The budget does not include any widespread layoffs or furloughs of state employees. It pumps $7.5 billion into K-12 education, $803 million into school construction and $1 billion into an economic stimulus package.

Hogan said Tuesday that the state did not experience the worst-case economic scenario that many forecasters predicted at the start of the pandemic, when there were widespread shutdowns and layoffs. That’s because Maryland’s economy bounced back more quickly than expected, and the state received financial help from the federal government to alleviate the effect of widespread shutdowns.

“Our state economy didn’t experience the drastic downturn expected by leading national economists, and we now face deficits that pale in comparison to the initial doomsday predictions,” Hogan said in a letter to Senate President Bill Ferguson (D-Baltimore City) and House Speaker Adrienne A. Jones (D-Baltimore County).

According to legislative analysts, Hogan’s budget includes a 2 percent tuition increase for in-state students in the University of Maryland system; a $100 payment increase until June for those who receive Temporary Assistance for Needy Families; and $125 million in mandated funding for Metro. The spending plan does not include about $1.4 billion the state received from the December federal coronavirus relief deal.

Guzzone said lawmakers will look program by program as they pore over details in the thick budget books to ensure that the state is doing enough to help those who are in need.

For example, Guzzone said, the budget needs to address the growing need for tutoring, access to broadband, mental health, and programs that address health-care disparities. Hogan’s proposal calls for spending $978 million for mental health and substance abuse programs and funds local health departments above their state grant formulas.

“I think he’s done a good job of presenting a budget to us,” Guzzone said. “We’re going to try to take it to the next level to do some good work.”

Del. Maggie McIntosh (D-Baltimore City), chairwoman of the House Appropriations Committee, said many of the issues Hogan prioritized were laid out by the General Assembly, particularly his funding for education. Hogan’s plan includes funding for the initial framework of Kirwan, a multiyear investment for overhauling public education. Last year, the General Assembly approved a bill that lays out the rest of the plan for Kirwan. Hogan vetoed that measure, however, citing concerns about the cost. The legislature is expected to overturn his veto.

“We’re happy to see how he’s treating K-12 schools,” McIntosh said. “He took the direction that we had given him.”

McIntosh raised concerns, however, about several tax cuts Hogan wants, including a $1 billion tax-relief package for retirees.

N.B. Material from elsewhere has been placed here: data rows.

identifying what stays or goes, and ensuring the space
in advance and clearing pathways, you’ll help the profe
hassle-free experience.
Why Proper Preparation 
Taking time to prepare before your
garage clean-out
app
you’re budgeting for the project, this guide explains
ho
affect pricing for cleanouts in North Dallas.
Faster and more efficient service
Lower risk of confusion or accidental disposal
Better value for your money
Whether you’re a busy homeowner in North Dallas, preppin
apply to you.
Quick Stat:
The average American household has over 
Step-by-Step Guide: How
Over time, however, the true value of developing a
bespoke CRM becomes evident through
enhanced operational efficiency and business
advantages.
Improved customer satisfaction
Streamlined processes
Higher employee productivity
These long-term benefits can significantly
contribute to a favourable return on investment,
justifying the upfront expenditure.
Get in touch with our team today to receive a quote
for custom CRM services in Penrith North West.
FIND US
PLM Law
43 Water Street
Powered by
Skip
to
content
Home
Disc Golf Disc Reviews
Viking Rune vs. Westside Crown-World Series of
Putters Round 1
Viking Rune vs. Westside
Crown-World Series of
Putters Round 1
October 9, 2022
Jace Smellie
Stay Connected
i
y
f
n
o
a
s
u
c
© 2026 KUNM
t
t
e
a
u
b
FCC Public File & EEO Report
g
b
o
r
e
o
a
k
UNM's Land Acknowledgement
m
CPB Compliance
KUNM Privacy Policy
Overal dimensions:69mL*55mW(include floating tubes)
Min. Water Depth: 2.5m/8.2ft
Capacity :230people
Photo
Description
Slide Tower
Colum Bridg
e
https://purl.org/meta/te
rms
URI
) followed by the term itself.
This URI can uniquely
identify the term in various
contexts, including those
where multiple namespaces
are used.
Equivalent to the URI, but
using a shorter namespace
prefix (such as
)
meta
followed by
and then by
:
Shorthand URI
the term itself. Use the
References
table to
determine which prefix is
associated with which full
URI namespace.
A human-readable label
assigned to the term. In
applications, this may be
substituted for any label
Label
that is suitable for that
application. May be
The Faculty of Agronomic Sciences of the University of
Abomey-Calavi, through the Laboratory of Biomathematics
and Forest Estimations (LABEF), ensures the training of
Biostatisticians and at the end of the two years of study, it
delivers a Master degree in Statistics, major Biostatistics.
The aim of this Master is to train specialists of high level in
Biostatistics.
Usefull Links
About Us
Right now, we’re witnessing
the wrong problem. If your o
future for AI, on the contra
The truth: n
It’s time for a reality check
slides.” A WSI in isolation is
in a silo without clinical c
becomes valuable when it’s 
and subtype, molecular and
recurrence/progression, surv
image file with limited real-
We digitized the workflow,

From a health standpoint, she said, older Maryland residents were greatly affected by the pandemic — but not from an economic standpoint.

“Every document that I have read about who the pandemic has hurt and who it has not leads me to believe retirees have more discretionary money than any other age group,” McIntosh said.

She said as the state looks at how to spend the federal dollars it has to consider “how to make people as whole as possible. . . . How can we help the unemployed? How do we make sure people have food on their table, make sure they have safe housing?”